* Enunciado 1 *
Devolva todos os registros de anotação de satélite linha por linha, sem alterar nada, mas deixe as imagens de fora.

* Trecho da página *
Mas um fato engraçado estava por vir, e aqui faço um parênteses para lembrar, ou informar, que mineiros, a exemplo dos italianos, têm um problema com os horários de alimentação. Pois, vamos lá: entre os ouvintes, ninguém menos que Pierre Boulez — maestro, compositor, pianista, escritor e já então uma das figuras mais respeitadas do mundo musical. Talvez impressionado com a apresentação, ele convidou o coro (ou alguns cantores) e o regente Isaac Karabtchevsky para uma visita à sua casa. Lá, ofereceu uma palestra sobre suas pesquisas de ponta em música eletroacústica.

Isaac não perdeu a chance: escreveu para o Diário de Minas destacando que Boulez estava “satisfeito por saber que já existia em Belo Horizonte pelo menos um grupo, pequeno, mas representativo, que compreendia e assimilava uma nova corrente na expressão musical.” Belo Horizonte, afinal, não ficava atrás de Paris.

* Registros do exercício *
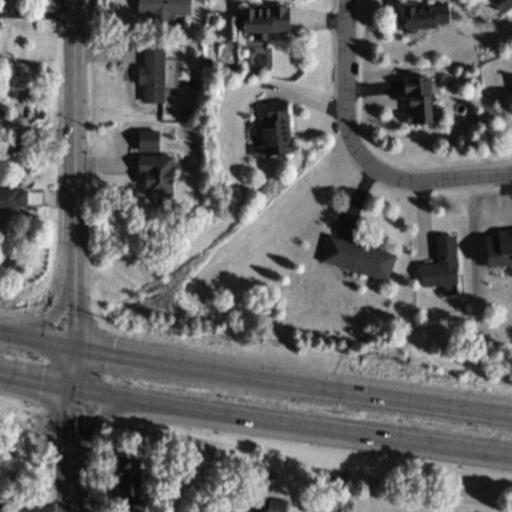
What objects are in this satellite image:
building: (501, 4)
building: (162, 9)
road: (36, 13)
building: (424, 16)
building: (264, 20)
building: (151, 76)
road: (345, 98)
building: (509, 102)
building: (273, 131)
building: (147, 140)
road: (72, 142)
building: (156, 174)
road: (450, 180)
building: (12, 198)
building: (498, 249)
building: (357, 258)
building: (440, 264)
road: (72, 316)
road: (47, 321)
road: (35, 341)
road: (71, 369)
road: (35, 383)
road: (291, 387)
road: (97, 418)
road: (70, 421)
road: (291, 424)
building: (128, 476)
road: (71, 482)
building: (271, 505)
road: (30, 509)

* Enunciado 2 *
Redigite o texto sobre a visita a Pierre Boulez, começando em "Isaac não perdeu" e seguindo até "atrás de Paris.".

* Resposta 1 *
What objects are in this satellite image:
building: (501, 4)
building: (162, 9)
road: (36, 13)
building: (424, 16)
building: (264, 20)
building: (151, 76)
road: (345, 98)
building: (509, 102)
building: (273, 131)
building: (147, 140)
road: (72, 142)
building: (156, 174)
road: (450, 180)
building: (12, 198)
building: (498, 249)
building: (357, 258)
building: (440, 264)
road: (72, 316)
road: (47, 321)
road: (35, 341)
road: (71, 369)
road: (35, 383)
road: (291, 387)
road: (97, 418)
road: (70, 421)
road: (291, 424)
building: (128, 476)
road: (71, 482)
building: (271, 505)
road: (30, 509)

* Resposta 2 *
Isaac não perdeu a chance: escreveu para o Diário de Minas destacando que Boulez estava “satisfeito por saber que já existia em Belo Horizonte pelo menos um grupo, pequeno, mas representativo, que compreendia e assimilava uma nova corrente na expressão musical.” Belo Horizonte, afinal, não ficava atrás de Paris.